As changes are written to the log they are said to be committed, allowing the system to return to its work.

In the meantime, the changes from the log are carried out on the actual filesystem, and a pointer keeps track of which changes in the log have been completed and which have not yet been completed.

When all changes corresponding to a particular transaction have been completed, that transaction can be safely removed from the log.

At any given time, the log will contain information pertaining to uncompleted transactions only, e.g. actions that were committed but for which the entire transaction has not yet been completed.

From the log, the remaining transactions can be completed,

or if the transaction was aborted, then the partially completed changes can be undone.

11.7.3 Other Solutions ( New )

Sun's ZFS and Network Appliance's WAFL file systems take a different approach to file system consistency.

No blocks of data are ever over-written in place. Rather the new data is written into fresh new blocks, and after the transaction is complete, the metadata ( data block pointers ) is updated to point to the new blocks.

The old blocks can then be freed up for future use.

Alternatively, if the old blocks and old metadata are saved, then a snapshot of the system in its original state is preserved. This approach is taken by WAFL.

ZFS combines this with check-summing of all metadata and data blocks, and RAID, to ensure that no inconsistencies are possible, and therefore ZFS does not incorporate a consistency checker.

11.7.4 Backup and Restore ( was 11.7.2 )

In order to recover lost data in the event of a disk crash, it is important to conduct backups regularly.

Files should be copied to some removable medium, such as magnetic tapes, CDs, DVDs, or external removable hard drives.

A full backup copies every file on a filesystem.

Incremental backups copy only files which have changed since some previous time.

A combination of full and incremental backups can offer a compromise between full recoverability, the number and size of backup tapes needed, and the number of tapes that need to be used to do a full restore. For example, one strategy might be:

At the beginning of the month do a full backup.

At the end of the first and again at the end of the second week, backup all files which have changed since the beginning of the month.

At the end of the third week, backup all files that have changed since the end of the second week.

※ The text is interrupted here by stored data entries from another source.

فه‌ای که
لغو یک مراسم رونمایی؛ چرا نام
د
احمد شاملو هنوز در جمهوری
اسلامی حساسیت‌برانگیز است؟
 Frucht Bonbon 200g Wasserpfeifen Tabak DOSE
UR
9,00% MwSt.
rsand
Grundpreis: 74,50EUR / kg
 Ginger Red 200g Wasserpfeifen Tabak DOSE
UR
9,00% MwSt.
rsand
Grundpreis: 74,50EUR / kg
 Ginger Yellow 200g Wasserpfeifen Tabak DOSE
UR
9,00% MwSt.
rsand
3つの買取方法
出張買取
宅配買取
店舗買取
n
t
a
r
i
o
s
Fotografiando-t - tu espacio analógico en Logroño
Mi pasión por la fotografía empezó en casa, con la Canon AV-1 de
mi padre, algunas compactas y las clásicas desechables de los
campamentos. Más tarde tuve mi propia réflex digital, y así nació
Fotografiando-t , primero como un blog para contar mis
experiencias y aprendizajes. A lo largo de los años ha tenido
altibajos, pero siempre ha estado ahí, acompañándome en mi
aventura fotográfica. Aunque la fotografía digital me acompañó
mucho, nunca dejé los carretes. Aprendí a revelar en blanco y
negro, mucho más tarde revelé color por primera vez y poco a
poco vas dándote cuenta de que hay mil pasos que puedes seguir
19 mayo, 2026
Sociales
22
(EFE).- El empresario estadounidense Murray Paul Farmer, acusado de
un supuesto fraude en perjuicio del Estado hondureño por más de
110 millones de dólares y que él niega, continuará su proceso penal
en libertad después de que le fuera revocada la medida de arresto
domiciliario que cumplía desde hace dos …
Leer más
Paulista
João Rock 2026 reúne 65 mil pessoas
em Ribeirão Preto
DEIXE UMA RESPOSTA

Every day of the month not listed above, do an incremental backup of all files that have changed since the most recent of the weekly backups described above.

Backup tapes are often reused, particularly for daily backups, but there are limits to how many times the same tape can be used.

Every so often a full backup should be made that is kept "forever" and not overwritten.

Backup tapes should be tested, to ensure that they are readable!

For optimal security, backup tapes should be kept off-premises, so that a fire or burglary cannot destroy both the system and the backups. There are companies ( e.g. Iron Mountain ) that specialize in the secure off-site storage of critical backup information.

Keep your backup tapes secure - The easiest way for a thief to steal all your data is to simply pocket your backup tapes!

Storing important files on more than one computer can be an alternate though less reliable form of backup.

Note that incremental backups can also help users to get back a previous version of a file that they have since changed in some way.

Beware that backups can help forensic investigators recover e-mails and other files that users had though they had deleted!